• _Given data_
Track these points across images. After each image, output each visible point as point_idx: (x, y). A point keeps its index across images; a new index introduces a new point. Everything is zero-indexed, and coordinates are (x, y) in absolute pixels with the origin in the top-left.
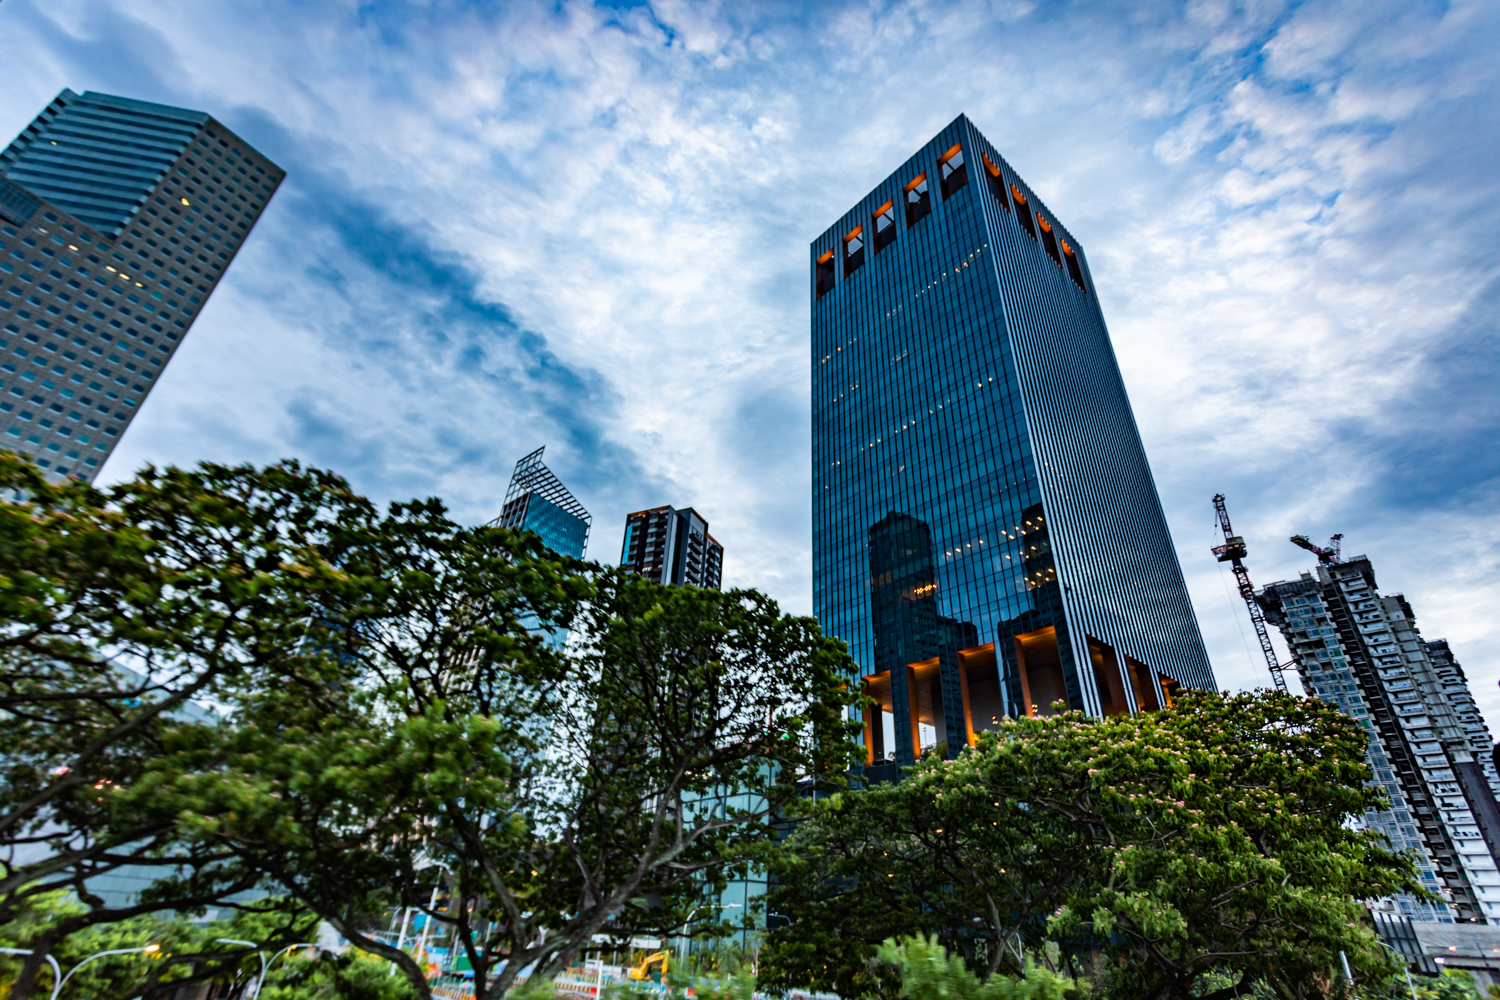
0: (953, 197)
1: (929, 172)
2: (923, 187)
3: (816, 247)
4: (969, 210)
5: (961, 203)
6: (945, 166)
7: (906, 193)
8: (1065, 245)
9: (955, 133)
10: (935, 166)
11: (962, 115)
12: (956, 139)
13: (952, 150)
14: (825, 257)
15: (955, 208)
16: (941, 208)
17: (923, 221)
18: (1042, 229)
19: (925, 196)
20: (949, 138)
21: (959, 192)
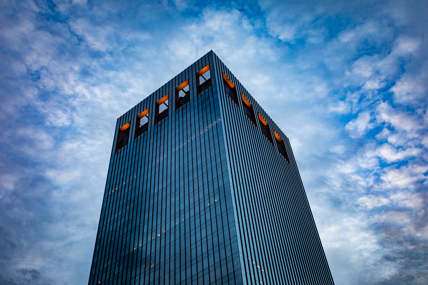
0: (203, 93)
1: (191, 80)
2: (187, 89)
3: (120, 121)
4: (211, 99)
5: (207, 96)
6: (201, 78)
7: (177, 91)
8: (277, 135)
9: (207, 60)
10: (194, 77)
11: (212, 50)
12: (207, 63)
13: (205, 69)
14: (125, 127)
15: (203, 98)
16: (196, 99)
17: (184, 106)
18: (261, 123)
19: (188, 93)
20: (204, 62)
21: (206, 90)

• _The problem_
Can you quote the listing from its first line through the line holding "4: (969, 210)", both ends included? Leave the pictures out of your answer.

• _Reply to the task_
Track these points across images. After each image, output each visible point as point_idx: (x, y). A point keeps its index across images; a new index introduces a new point. Everything is zero-indexed, and coordinates are (x, y) in absolute pixels with the origin in the top-left.
0: (953, 197)
1: (929, 172)
2: (923, 187)
3: (816, 247)
4: (969, 210)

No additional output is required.